The talks between Israel and the Palestinian Authority were on the brink of collapse this week.
By Wednesday, the Americans had suspended their role as go-betweens, Israel had refused to release the last tranche of prisoners and the PA had formally requested recognition as a member-state from international organisations.
Hours before the talks were suspended, the Israeli cabinet was informally discussing an American proposal that in return for continuing the talks, Israel would release 400 prisoners and informally freeze settlement building in the West Bank. As part of the deal, the Obama administration would release American Jewish spy Jonathan Pollard.
The crisis reached its peak on Tuesday when Palestinian President Mahmoud Abbas announced that since Israel had refused to release the last group of 26 prisoners — out of the 104 it has agreed to set free — there was no reason to continue the negotiations and he was therefore signing applications to join 15 different international organisations and conventions.
The Israeli position remained that the fourth tranche of prisoners would only be released after the Palestinians committed to continuing the negotiations.
Following the Palestinian announcement, US Secretary of State John Kerry cancelled his plans to visit Ramallah on Wednesday to seek an agreement on a new round of talks.
Mr Kerry’s aides told the media that it was up to the two sides to make the necessary decisions to continue the talks.

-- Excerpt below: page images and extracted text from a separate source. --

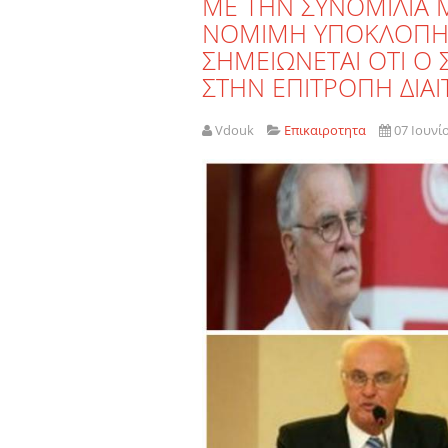
ΜΕ ΤΗΝ ΣΥΝΟΜΙΛΙΑ 
ΝΟΜΙΜΗ ΥΠΟΚΛΟΠΗ 
ΣΗΜΕΙΩΝΕΤΑΙ ΟΤΙ Ο 
ΣΤΗΝ ΕΠΙΤΡΟΠΗ ΔΙΑΙ
Vdouk
Επικαιροτητα
07 Ιουνί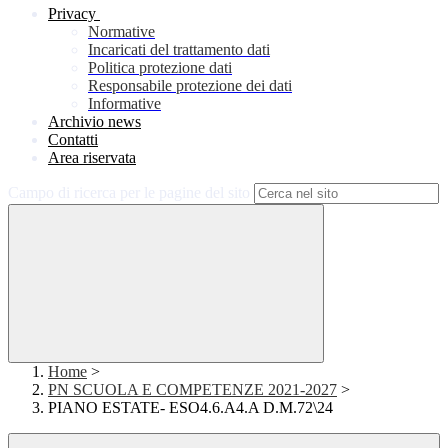
Privacy
Normative
Incaricati del trattamento dati
Politica protezione dati
Responsabile protezione dei dati
Informative
Archivio news
Contatti
Area riservata
Campo di ricerca per le pagine del sito
Home
>
PN SCUOLA E COMPETENZE 2021-2027
>
PIANO ESTATE- ESO4.6.A4.A D.M.72\24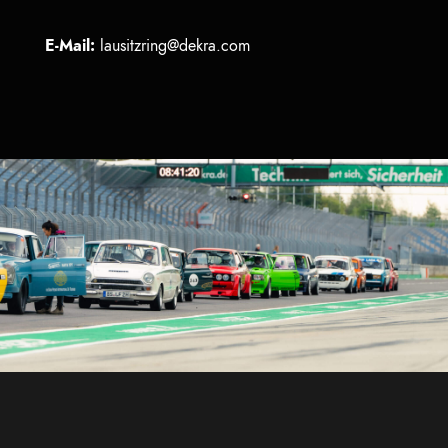
E-Mail:
lausitzring@dekra.com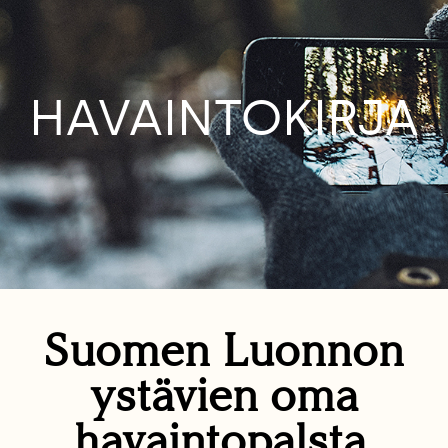
HAVAINTOKIRJA
Suomen Luonnon
ystävien oma
havaintopalsta.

However, senior Israeli sources confirmed that Prime Minister Benjamin Netanyahu had agreed in principle to a US proposal to extend the talks beyond their nine-month deadline. According to this plan, Israel would release a further 400 prisoners and freeze settlement building.
In an attempt to quell opposition from the Israeli right, Mr Kerry also proposed the release of Jonathan Pollard, who was sentenced to life in prison for spying for Israel in 1987. Successive American administrations have refused Israeli requests to set free Mr Pollard, who suffers from ill health.

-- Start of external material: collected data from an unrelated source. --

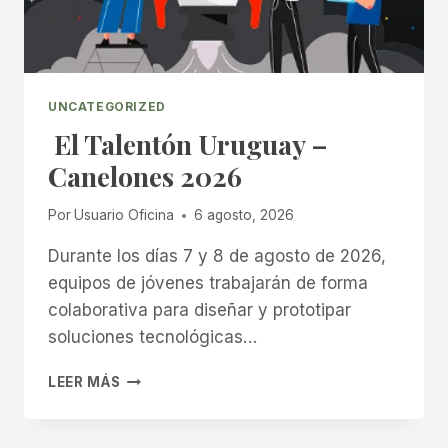
UNCATEGORIZED
El Talentón Uruguay –
Canelones 2026
Por
Usuario Oficina
6 agosto, 2026
Durante los días 7 y 8 de agosto de 2026,
equipos de jóvenes trabajarán de forma
colaborativa para diseñar y prototipar
soluciones tecnológicas…
EL
LEER MÁS
TALENTÓN
URUGUAY
–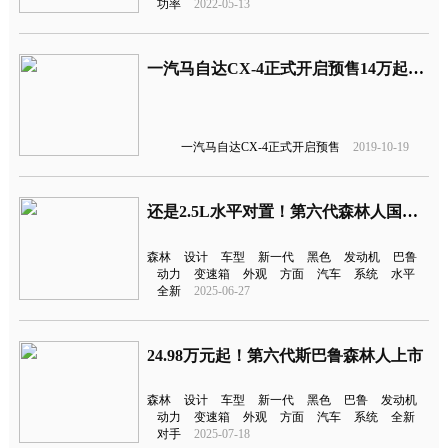
功率
2022-05-13
一汽马自达CX-4正式开启预售14万起，网友：CR-V不香么？
一汽马自达CX-4正式开启预售
2019-10-19
还是2.5L水平对置！第六代森林人国内首发
森林
设计
车型
新一代
黑色
发动机
巴鲁
动力
变速箱
外观
方面
汽车
系统
水平
全新
2025-06-27
24.98万元起！第六代斯巴鲁森林人上市
森林
设计
车型
新一代
黑色
巴鲁
发动机
动力
变速箱
外观
方面
汽车
系统
全新
对手
2025-07-18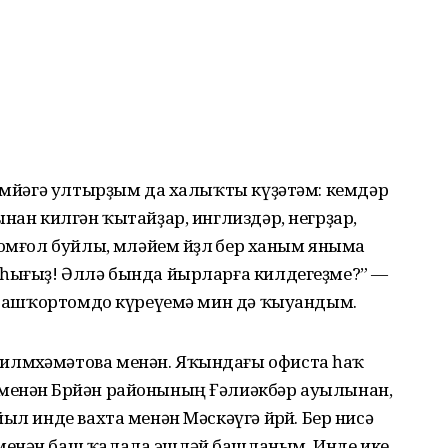
кәм­йәгә ултырҙым да ха­лыҡты күҙәтәм: кемдәр
нан кил­гән ҡытайҙар, инглиздәр, негр­ҙар,
омғол буйлы, мөләйем йөҙлө бер ханым яныма
ыһығыҙ! Әллә бында йырларға килде­геҙме?” —
ҙ башҡортомдо күреүемә мин дә ҡыуандым.
­мө­хәмәтова менән. Яҡындағы офиста һаҡ
менән Бөрйән районының Ғәлиәкбәр ауылынан,
ыл инде вахта менән Мәскәүгә йөрөй. Бер нисә
менән баш ҡалала эшләй башланым. Инде ике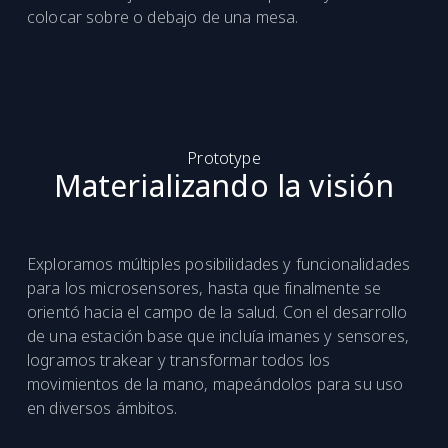
colocar sobre o debajo de una mesa.
Prototype
Materializando la visión
Exploramos múltiples posibilidades y funcionalidades
para los microsensores, hasta que finalmente se
orientó hacia el campo de la salud. Con el desarrollo
de una estación base que incluía imanes y sensores,
logramos trakear y transformar todos los
movimientos de la mano, mapeándolos para su uso
en diversos ámbitos.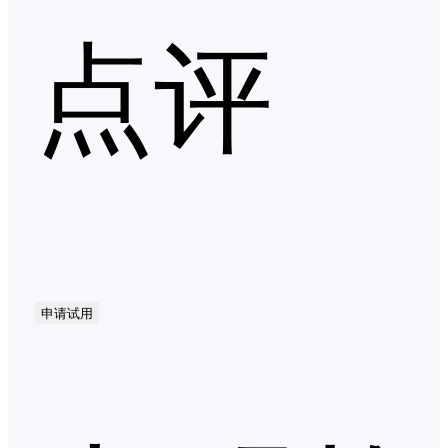
点评
申请试用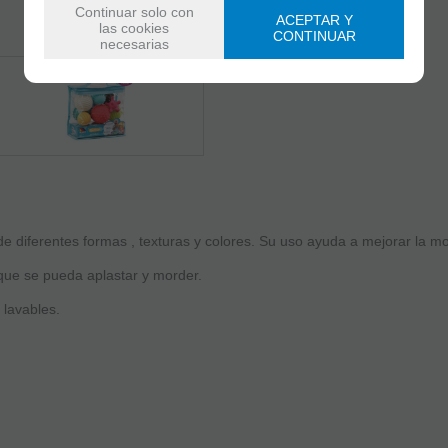
Continuar solo con
ACEPTAR Y
las cookies
CONTINUAR
necesarias
e diferentes formas , texturas y colores. Su uso ayuda a mejorar la mo
 que se pueda aplastar y morder.
 lavables.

The decision by President Abbas to turn down the Kerry proposal and approach the international organisations is still being seen as a negotiating tactic that came in response to Israel’s refusal to release 14 Israeli-Arab prisoners and the Fatah leader Marwan Barghouti, currently serving five life sentences for his involvement in directing suicide bombings.
Palestinian sources have pointed out that Mr Abbas has so far not asked for recognition at the international court at The Hague, a move that Israel would consider a deal-breaker.
Neither side has had their last word. Israeli ministers were under orders not to make statements that could jeopardise the US efforts.
At the time of going to press, Mr Kerry was still in Europe, a few hours’ flight from Jerusalem and Ramallah, and a majority of the Israeli cabinet seemed in favour of accepting the US proposal. Even among the Palestinians, there were still voices supporting the talks.